Friday, February 23, 2007

A golden oldie from Bishop Dorsey Henderson

Quote:
To those wondering about my personal decision: Beloved, I tell you this in tears because it will hurt some, if not many. I did not consent to Canon Robinson’s consecration. At my own consecration as bishop I vowed to "guard the faith, unity and discipline of the Church." As a Church we have not yet determined that the traditional understanding of Holy Scripture on sexuality has been incorrect. Until such time as we may do so theologically, I am convinced that a decision to consent would be a violation of that vow. My intentional efforts at convention have been to establish the structure for doing the necessary theological homework, and they will continue. My commitment to inclusion for all of God’s children is equally firm. In the interim, may God and God’s people of whatever diversity forgive me if I acted in error.

+Dorsey F. Henderson, Bishop of Upper South Carolina, August 5, 2003 (link, pp 14 and 19)
Again, that was 2003.

Is not the season for doing the theological homework very near? Two things are very clear in the primate's Communique. No where is it stated that we may not question traditional teaching on sexuality. It is clear it is all right to study it. It is clear what a change in teaching would mean (unless the Anglican Communion also changes its teaching).
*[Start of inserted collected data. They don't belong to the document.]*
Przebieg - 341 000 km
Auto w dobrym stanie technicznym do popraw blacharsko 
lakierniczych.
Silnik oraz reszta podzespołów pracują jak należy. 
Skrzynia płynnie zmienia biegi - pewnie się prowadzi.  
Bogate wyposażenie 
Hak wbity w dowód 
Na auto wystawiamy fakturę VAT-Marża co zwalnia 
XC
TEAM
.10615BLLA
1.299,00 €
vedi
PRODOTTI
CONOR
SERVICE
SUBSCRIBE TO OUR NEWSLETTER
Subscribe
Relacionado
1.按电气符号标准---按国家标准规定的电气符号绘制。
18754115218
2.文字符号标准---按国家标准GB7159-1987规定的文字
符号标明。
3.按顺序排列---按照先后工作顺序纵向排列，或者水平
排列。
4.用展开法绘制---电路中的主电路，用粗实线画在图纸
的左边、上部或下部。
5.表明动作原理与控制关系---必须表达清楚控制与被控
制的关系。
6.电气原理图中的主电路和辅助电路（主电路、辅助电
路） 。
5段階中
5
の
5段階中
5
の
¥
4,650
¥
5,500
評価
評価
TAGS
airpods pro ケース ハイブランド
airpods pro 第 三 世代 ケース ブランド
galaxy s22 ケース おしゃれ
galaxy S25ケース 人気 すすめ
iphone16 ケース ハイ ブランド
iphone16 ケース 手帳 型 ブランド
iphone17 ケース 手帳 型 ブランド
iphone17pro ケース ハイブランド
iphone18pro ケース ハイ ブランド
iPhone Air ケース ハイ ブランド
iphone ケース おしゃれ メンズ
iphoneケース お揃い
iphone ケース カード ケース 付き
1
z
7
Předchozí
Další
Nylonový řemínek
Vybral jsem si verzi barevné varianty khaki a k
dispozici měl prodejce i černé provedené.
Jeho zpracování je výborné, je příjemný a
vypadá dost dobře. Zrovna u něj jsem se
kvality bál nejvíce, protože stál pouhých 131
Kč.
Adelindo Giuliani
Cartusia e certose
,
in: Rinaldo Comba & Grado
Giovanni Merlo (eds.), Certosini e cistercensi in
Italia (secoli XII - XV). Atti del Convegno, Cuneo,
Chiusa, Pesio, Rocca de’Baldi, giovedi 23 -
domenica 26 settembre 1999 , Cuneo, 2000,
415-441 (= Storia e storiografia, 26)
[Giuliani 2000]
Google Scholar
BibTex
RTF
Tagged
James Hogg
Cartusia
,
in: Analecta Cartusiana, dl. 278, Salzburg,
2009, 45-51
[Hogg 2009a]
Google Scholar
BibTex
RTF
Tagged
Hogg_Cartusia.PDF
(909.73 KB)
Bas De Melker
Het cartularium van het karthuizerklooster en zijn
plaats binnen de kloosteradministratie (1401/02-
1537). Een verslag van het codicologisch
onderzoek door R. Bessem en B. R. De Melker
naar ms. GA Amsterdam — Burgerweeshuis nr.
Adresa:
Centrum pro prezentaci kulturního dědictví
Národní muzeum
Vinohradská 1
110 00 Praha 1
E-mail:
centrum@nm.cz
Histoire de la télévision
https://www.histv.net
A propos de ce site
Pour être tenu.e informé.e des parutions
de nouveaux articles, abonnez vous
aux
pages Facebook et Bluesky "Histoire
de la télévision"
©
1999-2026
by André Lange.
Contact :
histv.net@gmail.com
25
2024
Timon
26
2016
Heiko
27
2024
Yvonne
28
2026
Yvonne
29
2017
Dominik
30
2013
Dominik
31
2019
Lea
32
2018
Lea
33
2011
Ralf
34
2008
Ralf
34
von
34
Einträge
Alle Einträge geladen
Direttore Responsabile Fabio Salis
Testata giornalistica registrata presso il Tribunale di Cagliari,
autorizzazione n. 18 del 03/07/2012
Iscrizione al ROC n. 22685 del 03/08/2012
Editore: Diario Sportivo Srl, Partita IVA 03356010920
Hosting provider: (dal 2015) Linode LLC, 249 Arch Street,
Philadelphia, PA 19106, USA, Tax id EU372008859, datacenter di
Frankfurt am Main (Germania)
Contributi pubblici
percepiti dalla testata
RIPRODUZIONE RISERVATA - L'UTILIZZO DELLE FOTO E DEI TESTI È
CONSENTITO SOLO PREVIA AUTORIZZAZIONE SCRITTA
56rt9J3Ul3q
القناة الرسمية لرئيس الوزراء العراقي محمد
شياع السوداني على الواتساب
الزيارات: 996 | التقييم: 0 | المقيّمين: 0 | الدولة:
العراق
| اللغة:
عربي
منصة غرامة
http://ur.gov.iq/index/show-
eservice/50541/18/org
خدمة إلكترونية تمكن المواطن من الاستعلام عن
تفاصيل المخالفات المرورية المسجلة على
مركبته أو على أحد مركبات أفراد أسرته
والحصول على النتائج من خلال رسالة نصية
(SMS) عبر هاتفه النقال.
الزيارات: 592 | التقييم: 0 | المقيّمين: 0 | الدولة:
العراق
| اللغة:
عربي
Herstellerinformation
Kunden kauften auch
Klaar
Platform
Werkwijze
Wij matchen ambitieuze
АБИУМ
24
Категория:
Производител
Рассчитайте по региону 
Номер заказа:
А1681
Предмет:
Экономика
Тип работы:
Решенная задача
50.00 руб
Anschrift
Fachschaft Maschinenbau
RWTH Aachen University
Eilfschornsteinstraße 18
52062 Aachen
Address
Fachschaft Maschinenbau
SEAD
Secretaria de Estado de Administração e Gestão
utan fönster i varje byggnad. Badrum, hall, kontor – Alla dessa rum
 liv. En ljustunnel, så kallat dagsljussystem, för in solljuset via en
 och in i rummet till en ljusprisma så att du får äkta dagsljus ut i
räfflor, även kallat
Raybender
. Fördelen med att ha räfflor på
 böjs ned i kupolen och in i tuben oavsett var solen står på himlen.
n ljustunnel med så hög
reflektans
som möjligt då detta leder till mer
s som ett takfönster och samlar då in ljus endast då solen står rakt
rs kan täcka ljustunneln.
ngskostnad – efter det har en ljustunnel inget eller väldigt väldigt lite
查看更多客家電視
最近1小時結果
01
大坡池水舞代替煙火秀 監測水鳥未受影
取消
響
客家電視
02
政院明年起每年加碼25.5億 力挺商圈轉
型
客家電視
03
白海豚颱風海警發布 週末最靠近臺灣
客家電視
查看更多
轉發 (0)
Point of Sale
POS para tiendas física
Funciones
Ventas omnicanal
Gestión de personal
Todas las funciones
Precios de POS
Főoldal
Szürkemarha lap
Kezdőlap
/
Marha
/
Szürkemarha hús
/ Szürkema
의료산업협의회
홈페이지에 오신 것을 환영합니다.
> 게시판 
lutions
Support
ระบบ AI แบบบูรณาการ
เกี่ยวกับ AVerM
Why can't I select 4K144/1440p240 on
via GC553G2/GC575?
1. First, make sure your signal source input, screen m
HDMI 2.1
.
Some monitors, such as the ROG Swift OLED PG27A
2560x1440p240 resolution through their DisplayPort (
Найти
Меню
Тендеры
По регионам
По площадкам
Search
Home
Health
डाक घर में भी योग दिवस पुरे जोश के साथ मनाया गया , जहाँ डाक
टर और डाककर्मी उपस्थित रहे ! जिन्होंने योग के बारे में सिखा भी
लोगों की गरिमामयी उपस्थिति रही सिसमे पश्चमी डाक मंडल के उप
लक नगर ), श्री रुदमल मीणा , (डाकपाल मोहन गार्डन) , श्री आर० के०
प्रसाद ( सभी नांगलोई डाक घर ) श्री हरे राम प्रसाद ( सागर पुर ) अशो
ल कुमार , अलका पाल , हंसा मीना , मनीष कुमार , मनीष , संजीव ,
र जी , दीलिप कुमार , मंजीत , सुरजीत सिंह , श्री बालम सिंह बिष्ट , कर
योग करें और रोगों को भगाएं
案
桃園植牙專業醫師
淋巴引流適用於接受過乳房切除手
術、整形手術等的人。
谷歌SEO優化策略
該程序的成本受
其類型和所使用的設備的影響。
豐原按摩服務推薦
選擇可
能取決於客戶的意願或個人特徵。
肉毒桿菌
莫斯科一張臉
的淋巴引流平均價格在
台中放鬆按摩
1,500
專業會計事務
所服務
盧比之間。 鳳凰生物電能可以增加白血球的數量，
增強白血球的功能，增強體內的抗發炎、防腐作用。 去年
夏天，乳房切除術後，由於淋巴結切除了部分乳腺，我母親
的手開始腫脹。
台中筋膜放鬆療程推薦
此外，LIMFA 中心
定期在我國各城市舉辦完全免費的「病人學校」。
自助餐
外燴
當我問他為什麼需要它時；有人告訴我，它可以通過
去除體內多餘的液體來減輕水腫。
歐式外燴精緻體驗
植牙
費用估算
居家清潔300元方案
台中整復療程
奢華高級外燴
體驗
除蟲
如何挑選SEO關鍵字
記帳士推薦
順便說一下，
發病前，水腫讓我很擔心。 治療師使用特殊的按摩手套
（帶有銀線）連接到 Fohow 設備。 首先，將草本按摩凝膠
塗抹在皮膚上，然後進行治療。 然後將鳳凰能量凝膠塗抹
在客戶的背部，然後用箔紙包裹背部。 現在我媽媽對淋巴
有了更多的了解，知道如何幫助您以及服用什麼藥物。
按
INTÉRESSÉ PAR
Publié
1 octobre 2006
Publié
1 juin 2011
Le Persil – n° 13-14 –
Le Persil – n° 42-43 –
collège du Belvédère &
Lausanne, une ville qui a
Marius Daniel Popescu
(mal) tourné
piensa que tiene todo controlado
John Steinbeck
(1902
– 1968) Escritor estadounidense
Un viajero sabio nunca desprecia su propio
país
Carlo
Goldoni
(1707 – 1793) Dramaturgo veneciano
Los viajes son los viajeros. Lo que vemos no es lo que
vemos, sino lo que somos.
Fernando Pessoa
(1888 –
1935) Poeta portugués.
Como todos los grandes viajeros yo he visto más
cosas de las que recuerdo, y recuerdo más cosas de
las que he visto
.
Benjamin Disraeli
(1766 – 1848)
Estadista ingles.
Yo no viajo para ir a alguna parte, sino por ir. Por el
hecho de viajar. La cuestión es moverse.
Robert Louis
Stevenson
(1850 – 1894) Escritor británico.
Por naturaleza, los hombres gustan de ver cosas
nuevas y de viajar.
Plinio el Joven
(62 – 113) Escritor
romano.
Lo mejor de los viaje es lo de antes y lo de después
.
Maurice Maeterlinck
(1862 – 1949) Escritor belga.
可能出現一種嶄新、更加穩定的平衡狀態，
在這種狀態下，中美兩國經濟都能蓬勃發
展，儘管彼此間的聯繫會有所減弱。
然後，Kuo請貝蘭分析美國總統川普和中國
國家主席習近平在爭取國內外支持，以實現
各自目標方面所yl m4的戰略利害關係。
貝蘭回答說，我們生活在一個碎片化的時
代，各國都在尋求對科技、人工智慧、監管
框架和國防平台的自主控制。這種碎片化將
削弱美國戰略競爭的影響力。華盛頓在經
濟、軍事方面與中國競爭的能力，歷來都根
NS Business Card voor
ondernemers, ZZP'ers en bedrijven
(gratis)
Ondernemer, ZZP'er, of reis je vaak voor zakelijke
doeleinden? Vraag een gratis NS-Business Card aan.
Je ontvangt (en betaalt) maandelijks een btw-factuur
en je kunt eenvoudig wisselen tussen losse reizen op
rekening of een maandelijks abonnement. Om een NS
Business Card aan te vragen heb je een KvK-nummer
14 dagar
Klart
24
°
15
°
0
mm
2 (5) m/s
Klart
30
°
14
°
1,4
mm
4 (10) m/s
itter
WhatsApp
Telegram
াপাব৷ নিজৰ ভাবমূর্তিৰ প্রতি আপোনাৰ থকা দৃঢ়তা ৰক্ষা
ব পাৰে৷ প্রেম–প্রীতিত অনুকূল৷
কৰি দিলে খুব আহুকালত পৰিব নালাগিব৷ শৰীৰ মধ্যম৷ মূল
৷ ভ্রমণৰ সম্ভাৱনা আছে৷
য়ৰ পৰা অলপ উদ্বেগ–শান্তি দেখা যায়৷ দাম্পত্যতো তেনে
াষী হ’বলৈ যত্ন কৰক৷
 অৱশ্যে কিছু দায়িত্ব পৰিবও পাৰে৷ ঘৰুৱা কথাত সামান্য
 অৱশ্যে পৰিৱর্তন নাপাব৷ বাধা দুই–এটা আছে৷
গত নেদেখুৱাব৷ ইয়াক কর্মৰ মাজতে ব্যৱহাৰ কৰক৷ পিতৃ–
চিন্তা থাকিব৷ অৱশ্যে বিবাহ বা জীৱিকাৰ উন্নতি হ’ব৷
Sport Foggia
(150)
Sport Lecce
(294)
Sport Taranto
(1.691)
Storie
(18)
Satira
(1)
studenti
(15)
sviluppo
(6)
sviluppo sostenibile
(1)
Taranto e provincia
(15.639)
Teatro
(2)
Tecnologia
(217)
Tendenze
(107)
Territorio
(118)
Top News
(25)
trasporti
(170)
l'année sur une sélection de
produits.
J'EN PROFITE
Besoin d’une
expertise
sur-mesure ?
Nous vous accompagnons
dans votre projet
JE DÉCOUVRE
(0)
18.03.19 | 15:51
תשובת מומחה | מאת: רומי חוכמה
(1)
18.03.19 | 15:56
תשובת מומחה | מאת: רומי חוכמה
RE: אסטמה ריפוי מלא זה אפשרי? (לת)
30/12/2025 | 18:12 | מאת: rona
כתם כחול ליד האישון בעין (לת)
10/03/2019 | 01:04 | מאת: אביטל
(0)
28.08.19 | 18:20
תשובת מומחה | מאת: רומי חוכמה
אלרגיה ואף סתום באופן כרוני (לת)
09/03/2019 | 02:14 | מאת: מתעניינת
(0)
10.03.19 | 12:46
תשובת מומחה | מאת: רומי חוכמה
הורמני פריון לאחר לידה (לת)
The daily episcopalian points out this question is being raised by many. And like the daily episcopalian, that is how I read the Presiding Bishop's Word to the Church:
While those who seek full inclusion for gay and lesbian Christians, and the equal valuing of their gifts for ministry, do so out of an undeniable passion for justice, others seek a fidelity to the tradition that cannot understand or countenance the violation of what that tradition says about sexual ethics. Each is being asked to forbear for a season. The word of hope is that in God all things are possible, and that fasting is not a permanent condition of a Christian people, nor a normative one. God's dream is of all people gathered at a feast, and we enter Lent looking toward that Easter feast and the new life that will, in God's good time, be proclaimed.
Then on to disambiguation. Do not fear it for fear you will not get your way - if you do you have made an idol.